On November 3 and 4, the Department of Homeland Security (DHS) held the first ever Targeted Violence and Terrorism Prevention (TVTP) Grantee symposium. The symposium brought together more than 200 representatives from 73 Grantees and partner organizations, to share promising practices, increase awareness of available DHS resources, and foster professional relationships among prevention practitioners. DHS, through its Center for Prevention Programs and Partnerships (CP3), works to prevent targeted violence and terrorism through funding, training, increasing public awareness, and developing partnerships across every level of government, the private sector, law enforcement, and in local communities across our country.
“Our Department is fundamentally one of partnerships. Through CP3 we support our partners and stakeholders in their efforts to prevent targeted violence and terrorism in their communities,” said Secretary of Homeland Security Alejandro N. Mayorkas. “DHS is committed to bolstering our partners’ capacity to identify potential risks and prevent tragedies.”
CP3 works to build safer communities that work together to prevent targeted violence and terrorism, by providing individuals and organizations with funding, training, increased public awareness, and the development of partnerships across every level of government, the private sector, and in local communities across our country. DHS’s approach to prevention mirrors other forms of prevention – like suicide prevention – with the focus on health and well-being. DHS believes prevention works because of the strong evidence base for prevention of other types of violence, like suicide and domestic violence prevention.
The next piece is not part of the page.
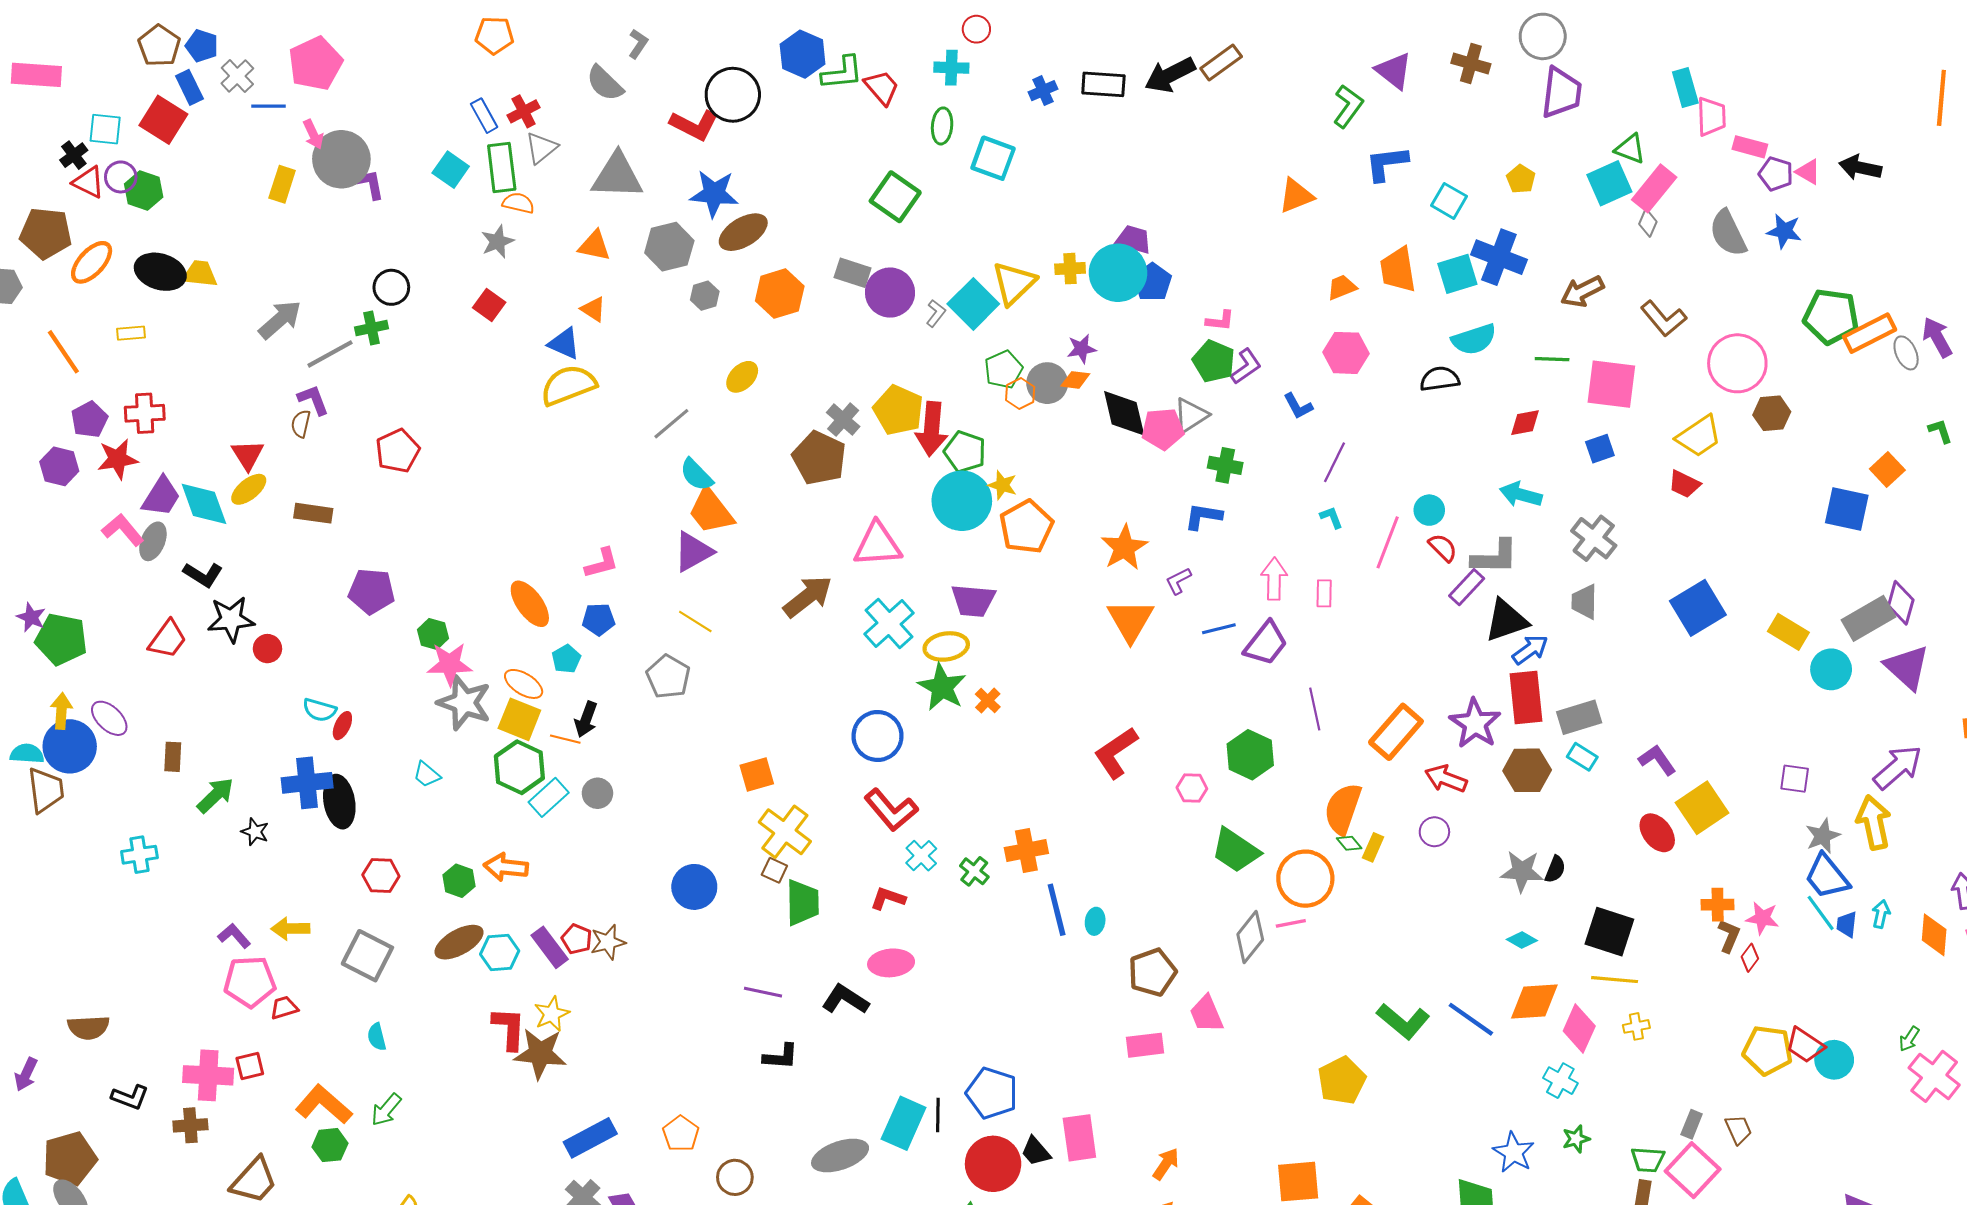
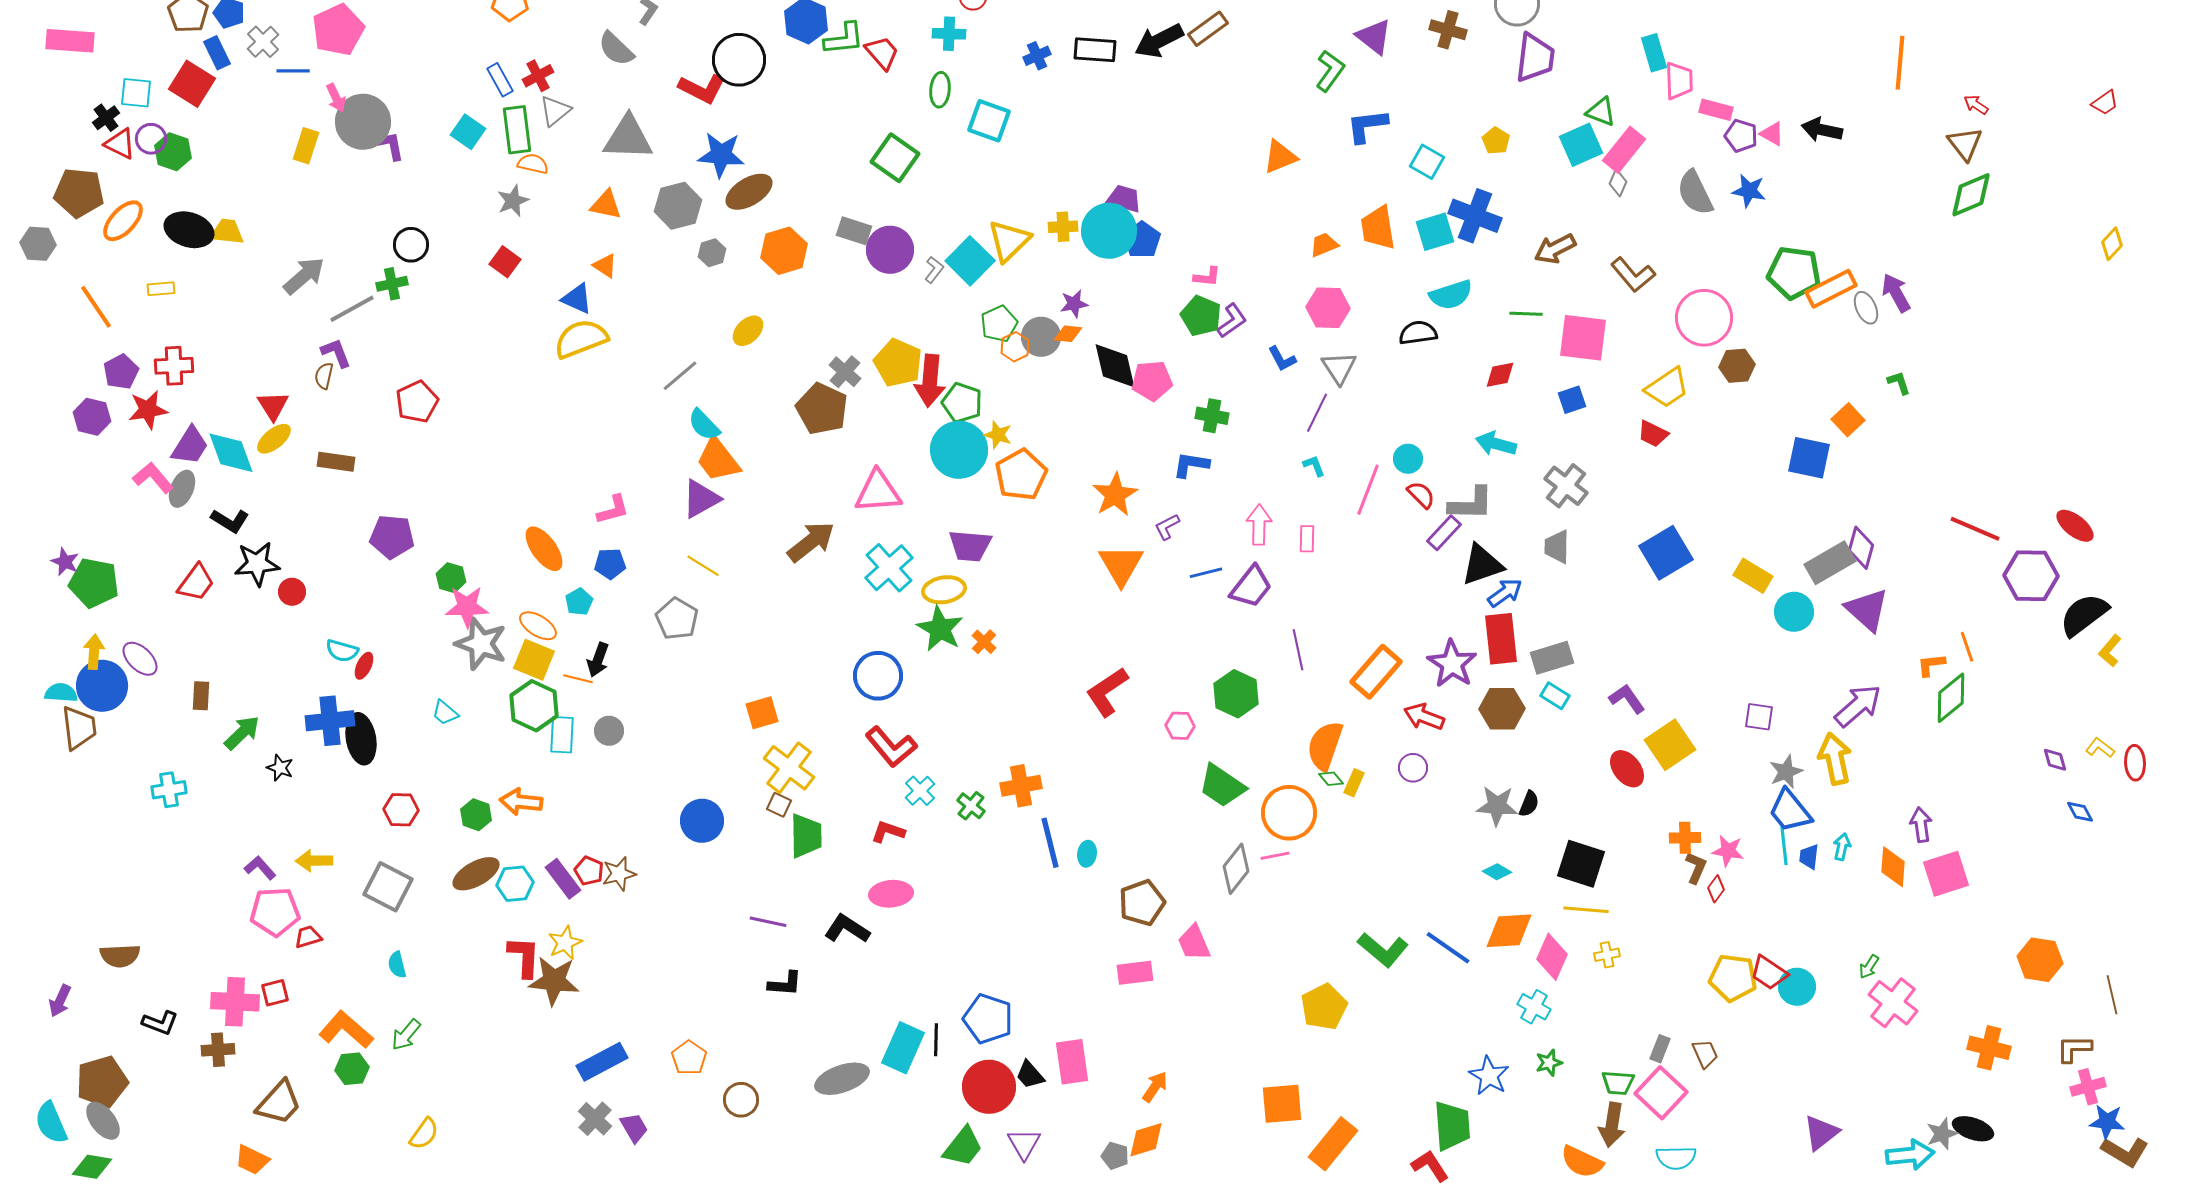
gray triangle: (1191, 415) -> (1339, 368), moved, turned -30
cyan rectangle: (549, 797) -> (562, 735), turned -45
cyan line: (1821, 913) -> (1784, 846), turned 30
The TVTP Grants Program is administered by CP3 and the Federal Emergency Management Agency, and is the only federal grant program solely dedicated to enhancing targeted violence and terrorism prevention capabilities in local communities. Over the past three years, CP3 has invested $50 million in communities across the United States to prevent acts of targeted violence and terrorism, to include $20 million to 43 organizations in 2022.
“Our grantees are our partners, they are force multipliers, and they bring unique expertise and experiences that allow for the development of promising practices that are relevant to specific communities and across the country,” said Assistant Secretary for Counterterrorism, Threat Prevention, and Law Enforcement Policy Samantha Vinograd. “Many of the TVTP grantees have been collaborating online, but this inaugural symposium is essential to ensure grantees can share promising practices that will enable them to better support their communities.”
The symposium allowed for grantees to create and foster new partnerships, share the impact of their work, and make plans for future collaboration. Grantees organized panels on Building Awareness and Resiliency; Threat Assessment and Management Teams; and Evaluation and Metrics for Targeted Violence and Terrorism Prevention. Breakout sessions were held on Achieving Sustainability; Community Engagement and Communications; and School-based Interventions and Prevention Programming (K-12). One of the key discussions at the symposium was K-12 school-based interventions and prevention programming. The discussions centered around youth empowerment as a protective factor, communication and outreach with school administrators, and youth engagement and retention.
Following the symposium, CP3 will disseminate the promising practices, models for replication, and lessons learned through its Regional Prevention Coordinators and other engagement opportunities to allow partners to continue enhancing their prevention programming and further support strong partnerships amongst TVTP grant recipients.